EXERCISE: Copy every row below verbatim, leaving out the pictures.

DATA SHOWN:
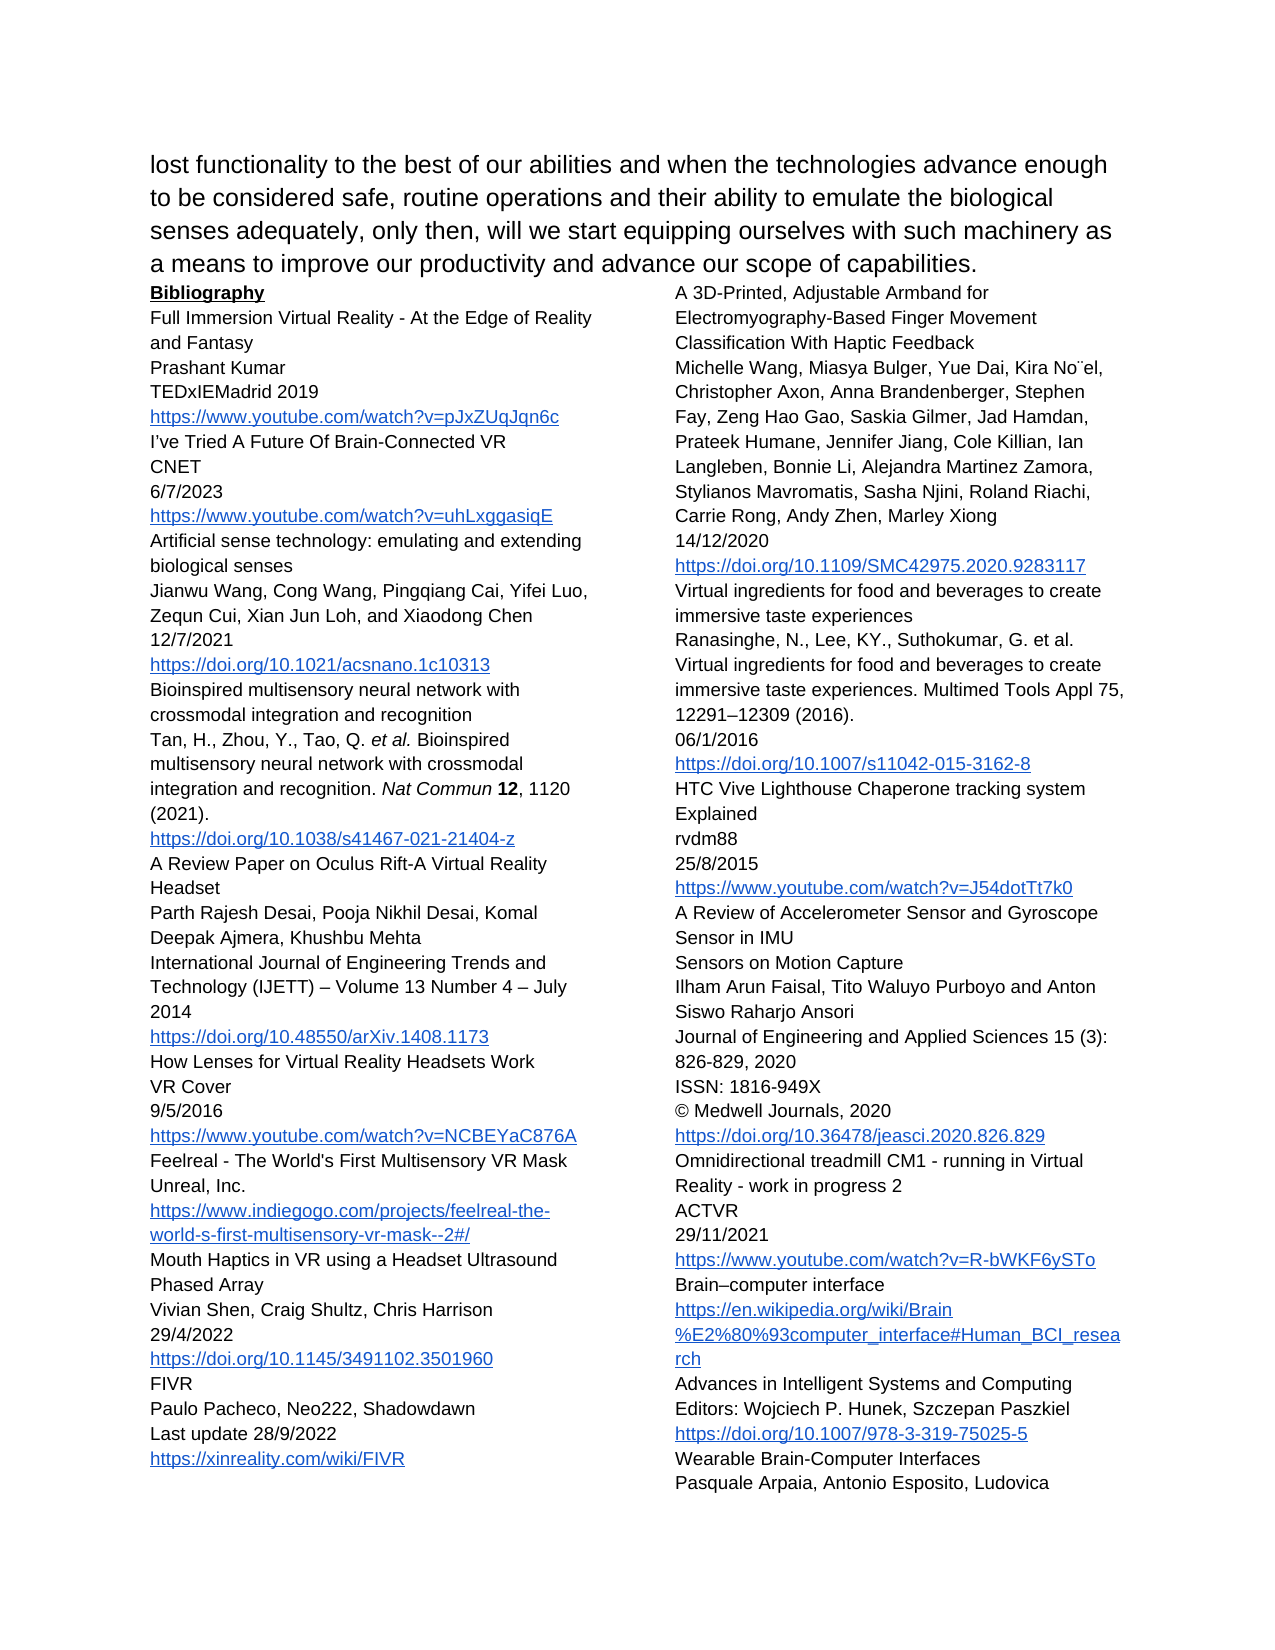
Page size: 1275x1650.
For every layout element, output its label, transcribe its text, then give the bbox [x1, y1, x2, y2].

text 29/11/2021 [675, 1224, 1125, 1246]
text Unreal, Inc. [150, 1174, 600, 1196]
text Virtual ingredients for food and beverages to create immersive taste experiences [675, 579, 1125, 626]
text © Medwell Journals, 2020 [675, 1100, 1125, 1122]
text https://doi.org/10.1145/3491102.3501960 [150, 1348, 600, 1370]
text HTC Vive Lighthouse Chaperone tracking system Explained [675, 778, 1125, 824]
text VR Cover [150, 1075, 600, 1097]
text A Review Paper on Oculus Rift-A Virtual Reality Headset [150, 852, 600, 899]
text Bibliography [150, 282, 600, 304]
text Classification With Haptic Feedback [675, 332, 1125, 353]
text https://www.youtube.com/watch?v=NCBEYaC876A [150, 1125, 600, 1147]
text Pasquale Arpaia, Antonio Esposito, Ludovica [675, 1472, 1125, 1494]
text https://xinreality.com/wiki/FIVR [150, 1447, 600, 1469]
text 29/4/2022 [150, 1323, 600, 1345]
text FIVR [150, 1373, 600, 1394]
text A Review of Accelerometer Sensor and Gyroscope Sensor in IMU [675, 902, 1125, 948]
text Feelreal - The World's First Multisensory VR Mask [150, 1150, 600, 1171]
text Michelle Wang, Miasya Bulger, Yue Dai, Kira No¨el, Christopher Axon, Anna Brandenberger, Stephen Fay, Zeng Hao Gao, Saskia Gilmer, Jad Hamdan, Prateek Humane, Jennifer Jiang, Cole Killian, Ian Langleben, Bonnie Li, Alejandra Martinez Zamora, Stylianos Mavromatis, Sasha Njini, Roland Riachi, Carrie Rong, Andy Zhen, Marley Xiong [675, 356, 1125, 527]
text 14/12/2020 [675, 530, 1125, 552]
text International Journal of Engineering Trends and Technology (IJETT) – Volume 13 Number 4 – July 2014 [150, 951, 600, 1023]
text Jianwu Wang, Cong Wang, Pingqiang Cai, Yifei Luo, Zequn Cui, Xian Jun Loh, and Xiaodong Chen [150, 579, 600, 626]
text 12/7/2021 [150, 629, 600, 651]
text Sensors on Motion Capture [675, 951, 1125, 973]
text https://doi.org/10.36478/jeasci.2020.826.829 [675, 1125, 1125, 1147]
text 9/5/2016 [150, 1100, 600, 1122]
text Last update 28/9/2022‎ [150, 1422, 600, 1444]
text rvdm88 [675, 827, 1125, 849]
text https://en.wikipedia.org/wiki/Brain%E2%80%93computer_interface#Human_BCI_research [675, 1298, 1125, 1370]
text 6/7/2023 [150, 480, 600, 502]
text https://www.youtube.com/watch?v=pJxZUqJqn6c [150, 406, 600, 428]
text Editors: Wojciech P. Hunek, Szczepan Paszkiel [675, 1398, 1125, 1419]
text Parth Rajesh Desai, Pooja Nikhil Desai, Komal Deepak Ajmera, Khushbu Mehta [150, 902, 600, 948]
text 06/1/2016 [675, 728, 1125, 750]
text https://doi.org/10.48550/arXiv.1408.1173 [150, 1026, 600, 1047]
text Wearable Brain-Computer Interfaces [675, 1447, 1125, 1469]
text https://doi.org/10.1109/SMC42975.2020.9283117 [675, 555, 1125, 576]
text Αrtificial sense technology: emulating and extending biological senses [150, 530, 600, 576]
text Journal of Engineering and Applied Sciences 15 (3): 826-829, 2020 [675, 1026, 1125, 1072]
text Brain–computer interface [675, 1274, 1125, 1295]
text A 3D-Printed, Adjustable Armband for Electromyography-Based Finger Movement [675, 282, 1125, 328]
text Advances in Intelligent Systems and Computing [675, 1373, 1125, 1394]
text https://www.indiegogo.com/projects/feelreal-the-world-s-first-multisensory-vr-mask--2#/ [150, 1199, 600, 1246]
text ISSN: 1816-949X [675, 1075, 1125, 1097]
text Vivian Shen, Craig Shultz, Chris Harrison [150, 1298, 600, 1320]
text Tan, H., Zhou, Y., Tao, Q. et al. Bioinspired multisensory neural network with crossmodal integration and recognition. Nat Commun 12, 1120 (2021). [150, 728, 600, 824]
text Mouth Haptics in VR using a Headset Ultrasound Phased Array [150, 1249, 600, 1295]
text Bioinspired multisensory neural network with crossmodal integration and recognition [150, 679, 600, 725]
text https://doi.org/10.1007/s11042-015-3162-8 [675, 753, 1125, 775]
text Prashant Kumar [150, 356, 600, 378]
text Ilham Arun Faisal, Tito Waluyo Purboyo and Anton Siswo Raharjo Ansori [675, 976, 1125, 1023]
text https://doi.org/10.1038/s41467-021-21404-z [150, 827, 600, 849]
text Omnidirectional treadmill CM1 - running in Virtual Reality - work in progress 2 [675, 1150, 1125, 1196]
text https://doi.org/10.1007/978-3-319-75025-5 [675, 1422, 1125, 1444]
text https://www.youtube.com/watch?v=R-bWKF6ySTo [675, 1249, 1125, 1271]
text I’ve Tried A Future Of Brain-Connected VR [150, 431, 600, 452]
text https://www.youtube.com/watch?v=uhLxggasiqE [150, 505, 600, 527]
text How Lenses for Virtual Reality Headsets Work [150, 1051, 600, 1072]
text https://doi.org/10.1021/acsnano.1c10313 [150, 654, 600, 676]
text 25/8/2015 [675, 852, 1125, 874]
text https://www.youtube.com/watch?v=J54dotTt7k0 [675, 877, 1125, 899]
text CNET [150, 456, 600, 477]
text Paulo Pacheco, Neo222, Shadowdawn [150, 1398, 600, 1419]
text Ranasinghe, N., Lee, KY., Suthokumar, G. et al. Virtual ingredients for food and beverages to create immersive taste experiences. Multimed Tools Appl 75, 12291–12309 (2016). [675, 629, 1125, 725]
text TEDxIEMadrid 2019 [150, 381, 600, 403]
text lost functionality to the best of our abilities and when the technologies advance enough to be considered safe, routine operations and their ability to emulate the biological senses adequately, only then, will we start equipping ourselves with such machinery as a means to improve our productivity and advance our scope of capabilities. [150, 150, 1125, 278]
text Full Immersion Virtual Reality - At the Edge of Reality and Fantasy [150, 307, 600, 353]
text ACTVR [675, 1199, 1125, 1221]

SOLVED EXERCISE:
Page size: 1275x1650.
For every layout element, output its label, transcribe its text, then give the bbox [x1, y1, x2, y2].

text 29/11/2021 [675, 1224, 1125, 1246]
text Unreal, Inc. [150, 1174, 600, 1196]
text Virtual ingredients for food and beverages to create immersive taste experiences [675, 579, 1125, 626]
text © Medwell Journals, 2020 [675, 1100, 1125, 1122]
text https://doi.org/10.1145/3491102.3501960 [150, 1348, 600, 1370]
text HTC Vive Lighthouse Chaperone tracking system Explained [675, 778, 1125, 824]
text VR Cover [150, 1075, 600, 1097]
text A Review Paper on Oculus Rift-A Virtual Reality Headset [150, 852, 600, 899]
text Bibliography [150, 282, 600, 304]
text Classification With Haptic Feedback [675, 332, 1125, 353]
text https://www.youtube.com/watch?v=NCBEYaC876A [150, 1125, 600, 1147]
text Pasquale Arpaia, Antonio Esposito, Ludovica [675, 1472, 1125, 1494]
text https://xinreality.com/wiki/FIVR [150, 1447, 600, 1469]
text 29/4/2022 [150, 1323, 600, 1345]
text FIVR [150, 1373, 600, 1394]
text A Review of Accelerometer Sensor and Gyroscope Sensor in IMU [675, 902, 1125, 948]
text Feelreal - The World's First Multisensory VR Mask [150, 1150, 600, 1171]
text Michelle Wang, Miasya Bulger, Yue Dai, Kira No¨el, Christopher Axon, Anna Brandenberger, Stephen Fay, Zeng Hao Gao, Saskia Gilmer, Jad Hamdan, Prateek Humane, Jennifer Jiang, Cole Killian, Ian Langleben, Bonnie Li, Alejandra Martinez Zamora, Stylianos Mavromatis, Sasha Njini, Roland Riachi, Carrie Rong, Andy Zhen, Marley Xiong [675, 356, 1125, 527]
text 14/12/2020 [675, 530, 1125, 552]
text International Journal of Engineering Trends and Technology (IJETT) – Volume 13 Number 4 – July 2014 [150, 951, 600, 1023]
text Jianwu Wang, Cong Wang, Pingqiang Cai, Yifei Luo, Zequn Cui, Xian Jun Loh, and Xiaodong Chen [150, 579, 600, 626]
text 12/7/2021 [150, 629, 600, 651]
text Sensors on Motion Capture [675, 951, 1125, 973]
text https://doi.org/10.36478/jeasci.2020.826.829 [675, 1125, 1125, 1147]
text 9/5/2016 [150, 1100, 600, 1122]
text Last update 28/9/2022‎ [150, 1422, 600, 1444]
text rvdm88 [675, 827, 1125, 849]
text https://en.wikipedia.org/wiki/Brain%E2%80%93computer_interface#Human_BCI_research [675, 1298, 1125, 1370]
text 6/7/2023 [150, 480, 600, 502]
text https://www.youtube.com/watch?v=pJxZUqJqn6c [150, 406, 600, 428]
text Editors: Wojciech P. Hunek, Szczepan Paszkiel [675, 1398, 1125, 1419]
text Parth Rajesh Desai, Pooja Nikhil Desai, Komal Deepak Ajmera, Khushbu Mehta [150, 902, 600, 948]
text 06/1/2016 [675, 728, 1125, 750]
text https://doi.org/10.48550/arXiv.1408.1173 [150, 1026, 600, 1047]
text Wearable Brain-Computer Interfaces [675, 1447, 1125, 1469]
text https://doi.org/10.1109/SMC42975.2020.9283117 [675, 555, 1125, 576]
text Αrtificial sense technology: emulating and extending biological senses [150, 530, 600, 576]
text Journal of Engineering and Applied Sciences 15 (3): 826-829, 2020 [675, 1026, 1125, 1072]
text Brain–computer interface [675, 1274, 1125, 1295]
text A 3D-Printed, Adjustable Armband for Electromyography-Based Finger Movement [675, 282, 1125, 328]
text Advances in Intelligent Systems and Computing [675, 1373, 1125, 1394]
text https://www.indiegogo.com/projects/feelreal-the-world-s-first-multisensory-vr-mask--2#/ [150, 1199, 600, 1246]
text ISSN: 1816-949X [675, 1075, 1125, 1097]
text Vivian Shen, Craig Shultz, Chris Harrison [150, 1298, 600, 1320]
text Tan, H., Zhou, Y., Tao, Q. et al. Bioinspired multisensory neural network with crossmodal integration and recognition. Nat Commun 12, 1120 (2021). [150, 728, 600, 824]
text Mouth Haptics in VR using a Headset Ultrasound Phased Array [150, 1249, 600, 1295]
text Bioinspired multisensory neural network with crossmodal integration and recognition [150, 679, 600, 725]
text https://doi.org/10.1007/s11042-015-3162-8 [675, 753, 1125, 775]
text Prashant Kumar [150, 356, 600, 378]
text Ilham Arun Faisal, Tito Waluyo Purboyo and Anton Siswo Raharjo Ansori [675, 976, 1125, 1023]
text https://doi.org/10.1038/s41467-021-21404-z [150, 827, 600, 849]
text Omnidirectional treadmill CM1 - running in Virtual Reality - work in progress 2 [675, 1150, 1125, 1196]
text https://doi.org/10.1007/978-3-319-75025-5 [675, 1422, 1125, 1444]
text https://www.youtube.com/watch?v=R-bWKF6ySTo [675, 1249, 1125, 1271]
text I’ve Tried A Future Of Brain-Connected VR [150, 431, 600, 452]
text https://www.youtube.com/watch?v=uhLxggasiqE [150, 505, 600, 527]
text How Lenses for Virtual Reality Headsets Work [150, 1051, 600, 1072]
text https://doi.org/10.1021/acsnano.1c10313 [150, 654, 600, 676]
text 25/8/2015 [675, 852, 1125, 874]
text https://www.youtube.com/watch?v=J54dotTt7k0 [675, 877, 1125, 899]
text CNET [150, 456, 600, 477]
text Paulo Pacheco, Neo222, Shadowdawn [150, 1398, 600, 1419]
text Ranasinghe, N., Lee, KY., Suthokumar, G. et al. Virtual ingredients for food and beverages to create immersive taste experiences. Multimed Tools Appl 75, 12291–12309 (2016). [675, 629, 1125, 725]
text TEDxIEMadrid 2019 [150, 381, 600, 403]
text lost functionality to the best of our abilities and when the technologies advance enough to be considered safe, routine operations and their ability to emulate the biological senses adequately, only then, will we start equipping ourselves with such machinery as a means to improve our productivity and advance our scope of capabilities. [150, 150, 1125, 278]
text Full Immersion Virtual Reality - At the Edge of Reality and Fantasy [150, 307, 600, 353]
text ACTVR [675, 1199, 1125, 1221]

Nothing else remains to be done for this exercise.